U.S. military won't have role in probe of Libya consulate attack

American warships will prowl the waters off the Libyan coast and surveillance drones will buzz the skies overhead, but Defense Department officials said Thursday that catching the people who attacked the American consulate in Benghazi and killed the U.S. ambassador and three other Americans will involve an on-the-scene investigation led likely by Libyans.

American warships will prowl the waters off the Libyan coast and surveillance drones will buzz the skies overhead, but Defense Department officials said Thursday that catching the people who attacked the American consulate in Benghazi and killed the U.S. ambassador and three other Americans will involve an on-the-scene investigation led likely by Libyans.

A U.S. antiterrorism security team composed of about 50 Marines arrived in Tripoli, the Libyan capital, Wednesday and will be responsible for the safety of the embassy but would not be an active part of the investigation, officials said.

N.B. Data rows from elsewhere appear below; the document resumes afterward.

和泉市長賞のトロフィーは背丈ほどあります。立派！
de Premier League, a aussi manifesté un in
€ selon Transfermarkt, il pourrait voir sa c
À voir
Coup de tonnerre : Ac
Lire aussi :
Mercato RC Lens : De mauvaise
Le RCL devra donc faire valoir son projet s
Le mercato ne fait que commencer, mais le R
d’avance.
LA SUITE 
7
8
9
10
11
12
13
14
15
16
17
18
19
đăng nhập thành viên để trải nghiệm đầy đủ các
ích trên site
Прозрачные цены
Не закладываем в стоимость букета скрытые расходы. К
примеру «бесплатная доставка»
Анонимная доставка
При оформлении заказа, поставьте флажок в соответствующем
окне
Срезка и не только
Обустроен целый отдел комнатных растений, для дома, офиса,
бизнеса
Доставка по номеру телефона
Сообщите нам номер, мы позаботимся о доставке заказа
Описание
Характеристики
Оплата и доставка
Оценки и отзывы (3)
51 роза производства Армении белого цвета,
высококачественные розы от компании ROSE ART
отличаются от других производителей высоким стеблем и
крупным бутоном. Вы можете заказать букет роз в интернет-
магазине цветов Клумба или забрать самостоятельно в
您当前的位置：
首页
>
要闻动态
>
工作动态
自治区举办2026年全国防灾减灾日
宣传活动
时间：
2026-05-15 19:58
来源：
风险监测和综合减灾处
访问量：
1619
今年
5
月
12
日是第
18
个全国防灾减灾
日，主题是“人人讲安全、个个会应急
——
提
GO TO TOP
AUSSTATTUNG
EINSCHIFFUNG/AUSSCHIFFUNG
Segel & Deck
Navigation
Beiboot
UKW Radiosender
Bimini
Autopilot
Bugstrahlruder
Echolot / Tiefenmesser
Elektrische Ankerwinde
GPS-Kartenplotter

Pentagon spokesman George Little said that Libyan security officials know the region and are better equipped to respond more quickly at this time than U.S. investigators.

“We are ready to support, if called upon,” Little said. “It’s very early on in this investigation. There are no timelines, no details, yet. The Libyans are working closely with us. We’re grateful for their support.”

U.S. officials praised Libyan security and police forces, who on Thursday announced the arrest of four suspects in the attack.

But the FBI will play a role as well. Attending a conference in Doha, Qatar, U.S. Attorney General Eric Holder said that the bureau has opened an investigation into the deaths of Ambassador Christopher Stevens and the three other Americans who were killed during the attack on the consulate.

News reports indicated that the FBI was in Germany interviewing the 25 to 30 Americans evacuated from the Benghazi consulate.

Peter D. Feaver, a professor of political science at Duke University, said the practical value of a display of force like warships and drones might be minimal, but it adds significant symbolic value.

“By showing that we do have a presence, we’re making a statement, to people, to our enemies and to other governments in the region,” he said. “It’s important not to underestimate that message.”